Lines from the one containing "オークションは $50 からスタートし、8 人による 38 回の入札を経て" through the end of the data are to be returned exactly, and no others.

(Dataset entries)
= Beginning of Section =
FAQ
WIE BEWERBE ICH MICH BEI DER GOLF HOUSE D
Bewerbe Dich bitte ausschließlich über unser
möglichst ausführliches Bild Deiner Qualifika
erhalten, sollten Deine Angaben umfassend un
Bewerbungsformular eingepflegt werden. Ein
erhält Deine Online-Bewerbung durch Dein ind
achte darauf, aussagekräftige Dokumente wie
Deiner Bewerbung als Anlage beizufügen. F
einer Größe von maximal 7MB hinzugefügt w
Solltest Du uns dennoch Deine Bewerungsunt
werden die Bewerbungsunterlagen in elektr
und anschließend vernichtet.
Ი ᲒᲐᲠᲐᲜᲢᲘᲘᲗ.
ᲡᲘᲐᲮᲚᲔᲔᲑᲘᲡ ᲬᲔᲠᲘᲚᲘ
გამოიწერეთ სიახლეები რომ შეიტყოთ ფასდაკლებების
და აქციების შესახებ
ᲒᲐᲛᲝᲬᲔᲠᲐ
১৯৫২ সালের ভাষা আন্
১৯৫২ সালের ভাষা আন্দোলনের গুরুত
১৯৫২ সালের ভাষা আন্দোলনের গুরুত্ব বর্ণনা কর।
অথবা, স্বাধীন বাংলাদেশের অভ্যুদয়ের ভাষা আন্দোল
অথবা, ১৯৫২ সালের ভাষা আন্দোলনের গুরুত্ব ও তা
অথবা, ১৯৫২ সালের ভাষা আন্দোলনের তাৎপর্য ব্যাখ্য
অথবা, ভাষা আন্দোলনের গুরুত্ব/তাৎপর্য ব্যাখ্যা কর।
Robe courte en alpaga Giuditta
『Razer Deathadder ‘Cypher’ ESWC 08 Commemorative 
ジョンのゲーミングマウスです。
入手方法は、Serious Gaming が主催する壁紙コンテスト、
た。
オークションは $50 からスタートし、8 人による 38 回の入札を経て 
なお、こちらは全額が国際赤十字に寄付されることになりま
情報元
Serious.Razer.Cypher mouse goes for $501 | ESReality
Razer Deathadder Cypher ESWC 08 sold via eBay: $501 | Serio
= End of Section =
WRITTEN SOLUTION
オークションは $50 からスタートし、8 人による 38 回の入札を経て 
なお、こちらは全額が国際赤十字に寄付されることになりま
情報元
Serious.Razer.Cypher mouse goes for $501 | ESReality
Razer Deathadder Cypher ESWC 08 sold via eBay: $501 | Serio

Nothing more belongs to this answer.